SUPPLIED TEXT:
Splatter Matters, Even if it is SOMETHING WEIRD

Previously on Splatter Matters:

After a rough start, Herschell finally came through for me and made what I think is a great splatter film in Color Me Blood Red. I’m starting to tune into his frequency now that I’m deeper into his filmography, and the scrappy nature of these pictures has really become appealing to me. And that’s going to be very important when it comes to appreciating this next feature.

Something Weird is, as Herschell puts it in his introduction to the film on Arrow FilmsHGL Feast Box Set, “a movie that does not betray its title.” This is something you’re going to have to accept before sitting down to the film, as it is indeed very weird, in its own, peculiar, Herschell way. It’s not that the premise of the film is weird (though it is, and actively silly as well) but that the choices made to bring this mad vision to the screen are the kinds of choices you might expect a middle schooler to make for a class project. In particular, there is a witch at the center of the story that needs to appear as a beautiful young woman half the time, and a haggard old witch otherwise. This is accomplished by painting a young actress (the stunning Elizabeth Lee in her only film role) green, having her do a voice that would only work in a Saturday-morning-cartoon, and for no reason at all painting lips on her right knee cap. It is laughably absurd, and is introduced early enough that you’ll want to turn off this amateur production almost immediately.

RECORDED DATA:
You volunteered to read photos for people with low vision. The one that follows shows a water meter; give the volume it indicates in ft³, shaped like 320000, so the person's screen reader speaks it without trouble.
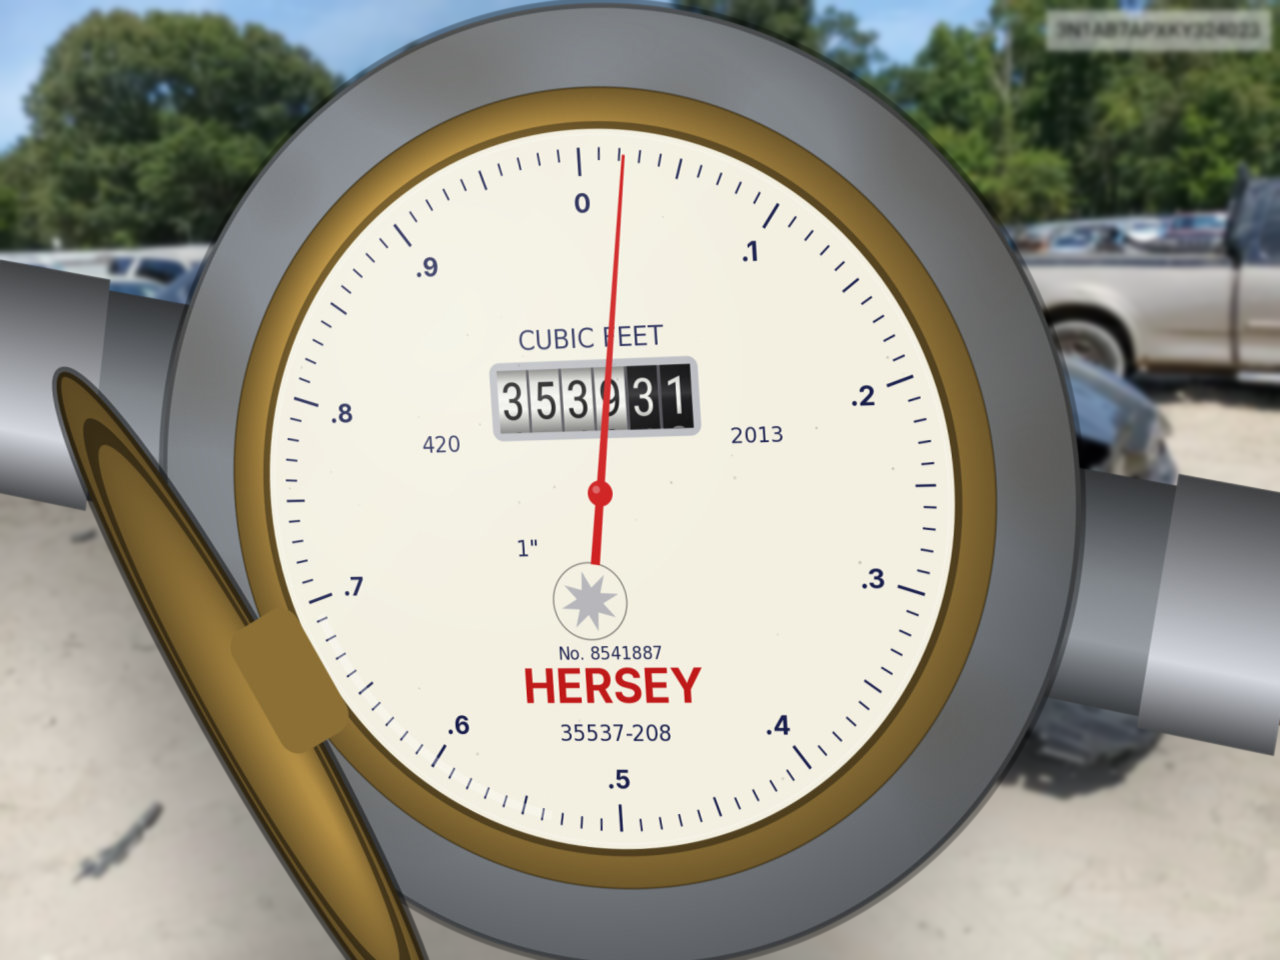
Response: 353931.02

EXERCISE OBJECTIVE: Render this sentence from the Something Weird review in Spanish: "It is laughably absurd, and is introduced early enough that you’ll want to turn off this amateur production almost immediately." This data was taken from a different source than the text.

SOLUTION BELOW: Es ridículamente absurdo, y aparece tan pronto que querrás apagar esta producción amateur casi de inmediato.